I am curious if we are able to create regional checklists that include recently extinct and extirpated taxa, or is that discouraged? I thought it could be an interesting way to showcase lost biodiversity in my local ecoregion for anyone who is interested, but I’m not sure if it entirely fits with iNat’s focus…
For regional checklists that have been published over the years outside of iNat it’s pretty standard to include species that have become recently extirpated from the region (e.g., since the 1800s) As for extinct range wide, I personally would still reference it. Both should be annotated to indicate the current status. Who knows, it might eventually be rediscovered in that region.

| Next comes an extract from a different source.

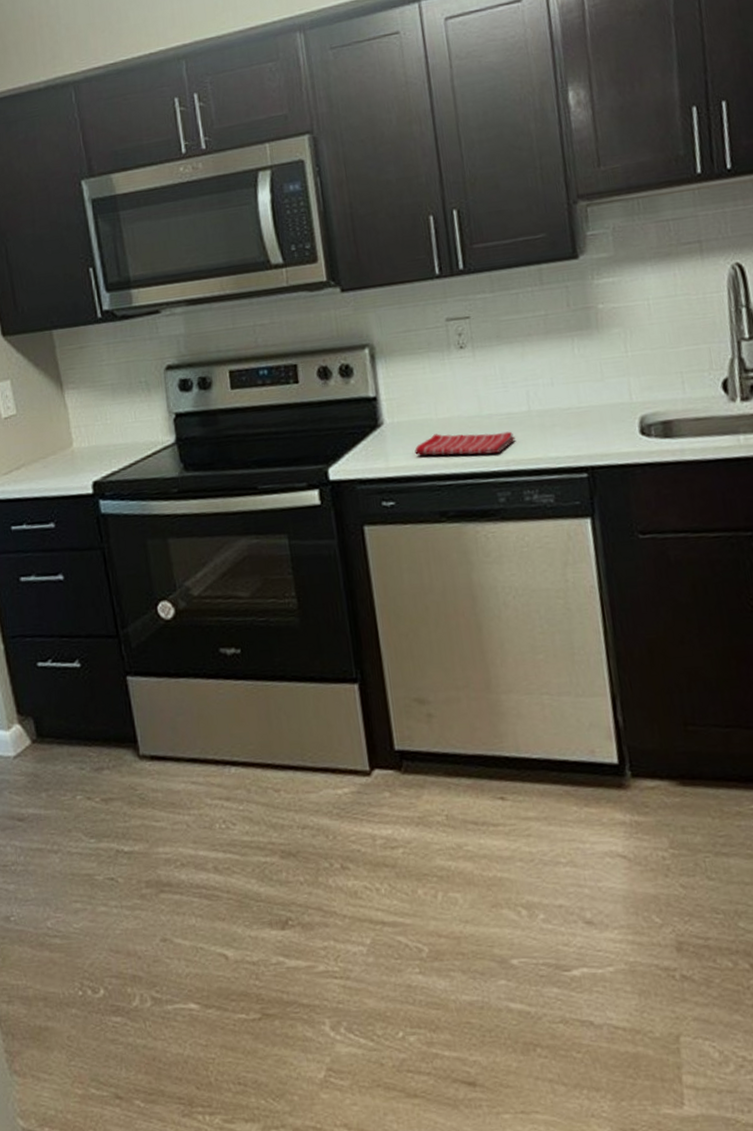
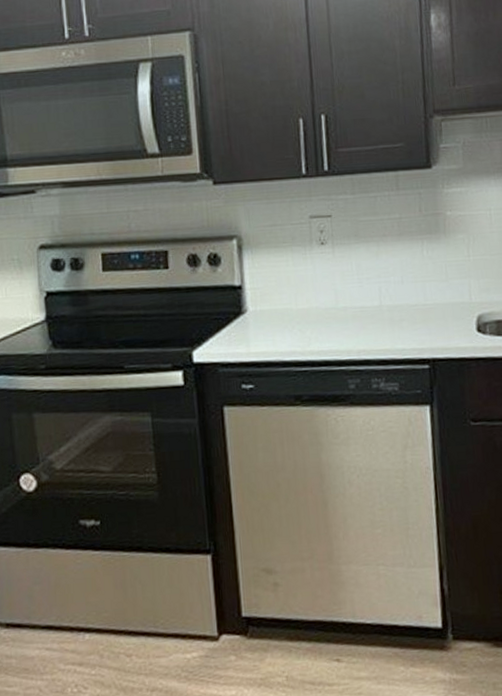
dish towel: present [415,431,515,456] -> none [275,323,367,344]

I don’t see why not, but I’m sort of lax about this kind of thing. I think historical records are important for the overall data base (for the reasons you suggested), but perhaps others will have more concrete advice. If you put the observation up, and it/they become an issue you can always delete them. Nothing is irreparable!
Agreed. I think the key here is “recent.” iNat explicitly doesn’t focus on fossils for instance, and doesn’t allow observations to be made with dates >130 yrs ago (though there are a few observations “older” than that from before that rule came into effect). At the risk of overinterpreting, I think that means there’s a reasonable case to include any taxa that have gone extinct/been extirpated in the past 130 years.
Farther back than that probably becomes a bit of a judgment call, but I do see value in cases where taxa could conceivably still exist in the wild and be observed by someone. On the other hand, it isn’t clear to me what value having a Great Auk (extinct in 1844) would have on a checklist, as their extinction is quite confirmed, and no observations of them could be posted. This species is on the United States checklist, though it doesn’t show by default (since it isn’t “present”). When we look at it in the checklist, there isn’t notation that it is extinct, so I think this introduces the potential for confusion to users that the species might possibly be observed.
The Carolina Parakeet and the Passenger Pigeon would qualify.